– Она должна была возненавидеть его, а не сочувствовать. – понизив голос, добавил Реджис.

Фотье со скептическим видом отвернулся, глядя на пустые пыльные полки на стене.

– Она ничего Вам не должна, граф. Но все же, мне кажется странным эта ситуация. Ведь будь у Карлоса такая реликвия, он бы поторопился использовать ее. Он же ведет себя как ни в чем не бывало. Среди его сторонников и речи нет о коронации. Не кажется ли Вам, что это очередной вымысел? И никакого кольца у него никогда не было.

– Графиня сама сказала мне о том, что больше не владеет им. Кому, как Вы думаете, она могла бы его отдать?

– А с чего Вы взяли, что она сказала правду?

– Посудите сами, зачем ей держать его при себе все это время? Гораздо более целесообразно использовать его с выгодой для себя.

– Это так. – Фотье устало вздохнул. Кажется, его всерьез начало раздражать данное положение вещей. Голос его сделался куда более строгим. – Однако, если за такой срок, когда, как Вы говорите, графиня владела перстнем Арку, Вы не смогли отыскать и забрать его, можно считать, что часть вины лежит и на Вас. Вы женились, чтобы раскрыть заговор и не смогли совладать с собственной женой. Я охотно верю, что Ижени Кавелье может быть причастна ко всем делам принца, вот только у нас с Вами вновь нет ни одного весомого доказательства этому. А король не станет слушать сплетни против своего брата. Они сейчас якобы на пути примирения. Таким образом, выбор у нас небольшой. Либо Вы находите подтверждение своим словам, либо мы делаем вид, что принц Карлос никакого кольца в глаза не видел и никакой государственный переворот не планирует.

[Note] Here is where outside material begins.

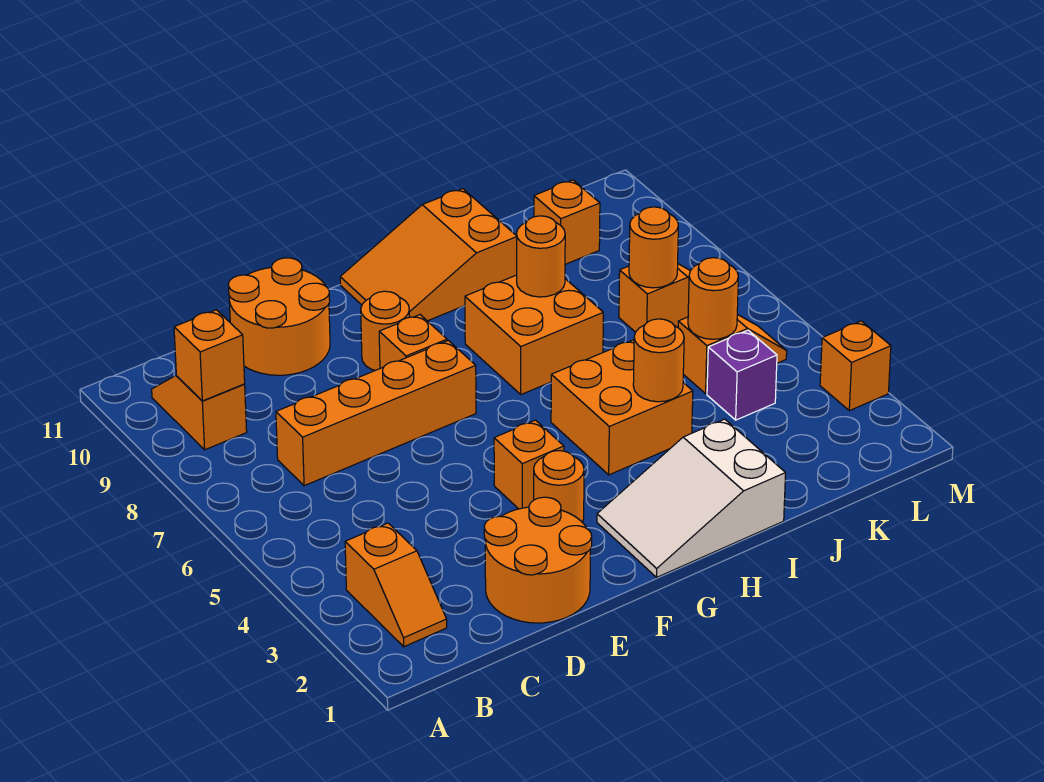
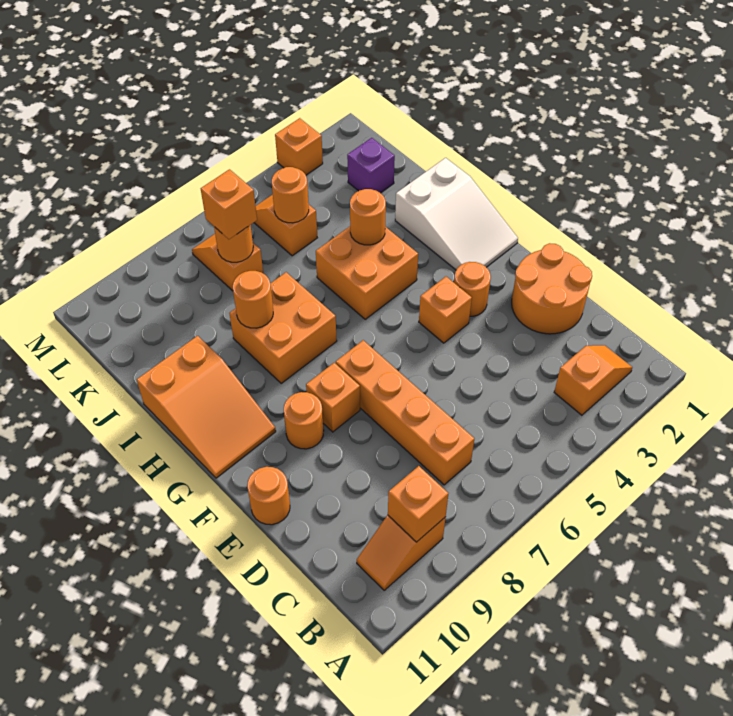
orange 2x2 round brick [228,258,330,375] -> orange 1x1 round brick [247,467,290,525]
purple 1x1 brick [707,330,777,420] -> purple 1x1 brick moved to [347,138,395,193]
orange 1x1 brick [534,180,600,264] -> orange 1x1 brick moved to [201,169,257,239]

Граф де Баккард стойко и смиренно выдержал этот удар, только покорно наклонив голову и с уверенностью глядя на начальника.

– Я понял Вас, генерал. Постараюсь выяснить больше деталей.

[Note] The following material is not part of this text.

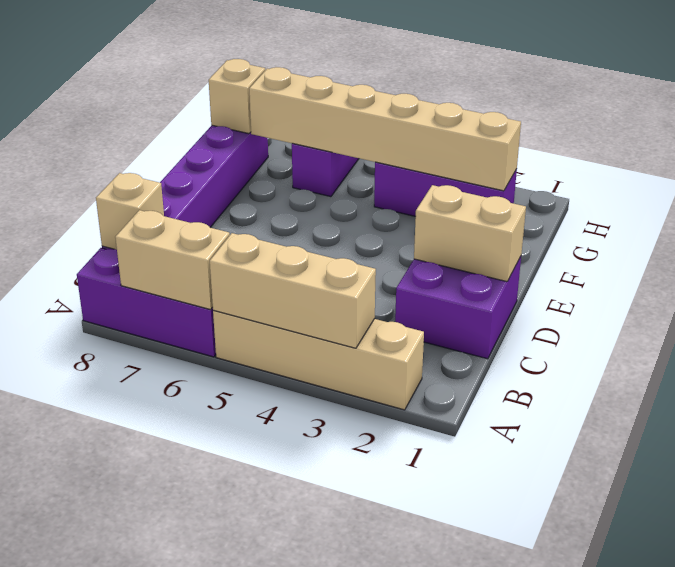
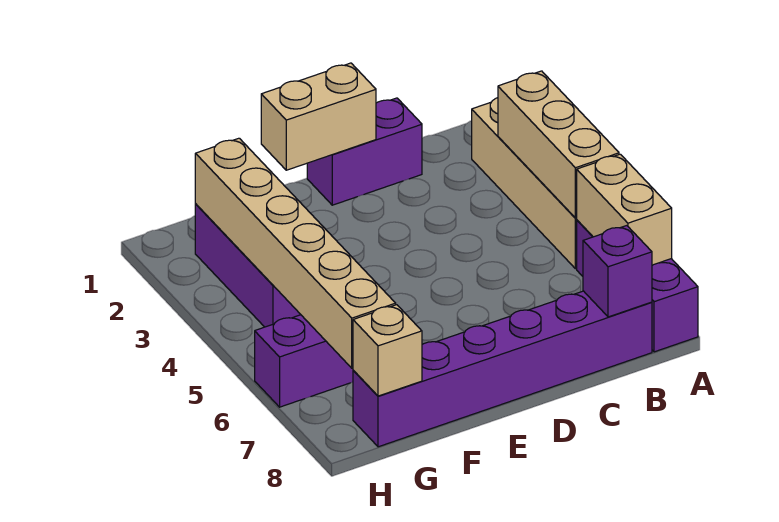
tan 1x1 brick [96,173,164,250] -> purple 1x1 brick [583,226,652,317]
purple 2x2 brick [395,257,521,359] -> purple 1x2 brick [307,98,422,205]
tan 1x2 brick [414,185,526,282] -> tan 1x2 brick turned to [261,63,376,170]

Реджис ушел, не показывая, как обидели его обвинения в его сторону. Да, пожалуй, он не смог быстро и эффективно раскрыть все планы заговорщиков. Можно сказать, его собственные чувства и мысли каким-то образом сумели помешать ему. Да и Кавелье были настолько умелыми игроками, что поймать их за руку на жульничестве оказалось труднее, чем кто-либо мог представить. Все это верно, он готов был признать поражение. Однако он не сдавался. И все еще намерен был добиться справедливости. Поэтому зря Фотье смотрит на него как на неудачника. Последняя его мысль была совсем уж мрачной и продиктована усталостью и обидой на всех.

В тот день ему предстояло совсем малоприятное занятие – записывать показания участников бунта в здании тюремной башни. А после разобрать вместе с Фотье кого же из них все-таки следует обезглавить, кого изгнать, а кого отпустить с клеймом изменника на лбу. Хмуря лоб и нервно постукивая по столу кончиком пера, он разбирал многочисленные несвязные рассказы перепуганных горожан, которые еще несколько недель назад бойко кричали на улицах Фиале «Да здравствует принц Карлос!», проклиная короля и всех, кто был ему предан. Теперь же, отсидев положенные сроки за решетками камер, говорили уже не столь бойко, все чаще повторяя, что оказались в тот день среди толпы по ошибке и вовсе не намерены были драться. Записав все в подробностях, Реджис отнес бумаги Фотье, а сам разузнал у прислуги, где сейчас королева Розамунда. Ему сообщили, что пикник в саду уже окончен и, вероятно, Ее Величество отправилась к себе в компании своих дам. Время было как раз подходящее, чтобы попросить аудиенции, что он немедленно и сделал. Давно они не говорили с королевой о делах. Все чаще в их беседах звучали поздравления, слова сочувствия и прочая дань вежливости. Но сегодня как раз тот день, когда любое участие может помочь графу в его нелегком деле. Со своей бедой он пришел к Розамунде. Та выслушала его, как обычно, внимательно.